◆ Exercise directions ◆
Among the entries below, one stretch runs from the line that contains "This is an array" through the line that contains "is not given, check". Repeat that stretch exactly, ends included, and only that.

Saved entries
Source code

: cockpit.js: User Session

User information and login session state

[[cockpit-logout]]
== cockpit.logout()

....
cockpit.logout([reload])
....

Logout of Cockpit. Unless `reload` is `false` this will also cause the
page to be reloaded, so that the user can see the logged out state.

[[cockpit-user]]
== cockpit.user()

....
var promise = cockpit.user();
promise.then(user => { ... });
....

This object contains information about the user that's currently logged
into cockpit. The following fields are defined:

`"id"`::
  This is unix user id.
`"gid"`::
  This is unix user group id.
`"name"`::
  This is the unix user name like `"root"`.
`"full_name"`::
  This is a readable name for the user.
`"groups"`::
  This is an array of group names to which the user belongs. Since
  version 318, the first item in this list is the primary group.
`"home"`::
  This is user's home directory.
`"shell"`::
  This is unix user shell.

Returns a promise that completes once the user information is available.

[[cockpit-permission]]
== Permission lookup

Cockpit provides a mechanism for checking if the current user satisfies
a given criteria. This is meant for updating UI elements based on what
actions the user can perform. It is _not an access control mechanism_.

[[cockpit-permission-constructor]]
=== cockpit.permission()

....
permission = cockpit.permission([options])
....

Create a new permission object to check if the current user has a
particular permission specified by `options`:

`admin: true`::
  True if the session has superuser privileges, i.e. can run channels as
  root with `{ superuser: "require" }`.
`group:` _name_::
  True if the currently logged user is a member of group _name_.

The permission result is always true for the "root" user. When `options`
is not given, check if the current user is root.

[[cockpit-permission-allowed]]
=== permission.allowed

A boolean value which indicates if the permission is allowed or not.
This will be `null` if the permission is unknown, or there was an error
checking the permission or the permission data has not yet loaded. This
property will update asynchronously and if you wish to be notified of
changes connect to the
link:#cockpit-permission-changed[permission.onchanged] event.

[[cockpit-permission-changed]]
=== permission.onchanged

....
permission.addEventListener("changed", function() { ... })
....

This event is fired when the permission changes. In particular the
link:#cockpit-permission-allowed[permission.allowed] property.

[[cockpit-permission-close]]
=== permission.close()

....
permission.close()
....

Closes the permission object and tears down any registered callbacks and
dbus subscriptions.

◆ Problem solution ◆
  This is an array of group names to which the user belongs. Since
  version 318, the first item in this list is the primary group.
`"home"`::
  This is user's home directory.
`"shell"`::
  This is unix user shell.

Returns a promise that completes once the user information is available.

[[cockpit-permission]]
== Permission lookup

Cockpit provides a mechanism for checking if the current user satisfies
a given criteria. This is meant for updating UI elements based on what
actions the user can perform. It is _not an access control mechanism_.

[[cockpit-permission-constructor]]
=== cockpit.permission()

....
permission = cockpit.permission([options])
....

Create a new permission object to check if the current user has a
particular permission specified by `options`:

`admin: true`::
  True if the session has superuser privileges, i.e. can run channels as
  root with `{ superuser: "require" }`.
`group:` _name_::
  True if the currently logged user is a member of group _name_.

The permission result is always true for the "root" user. When `options`
is not given, check if the current user is root.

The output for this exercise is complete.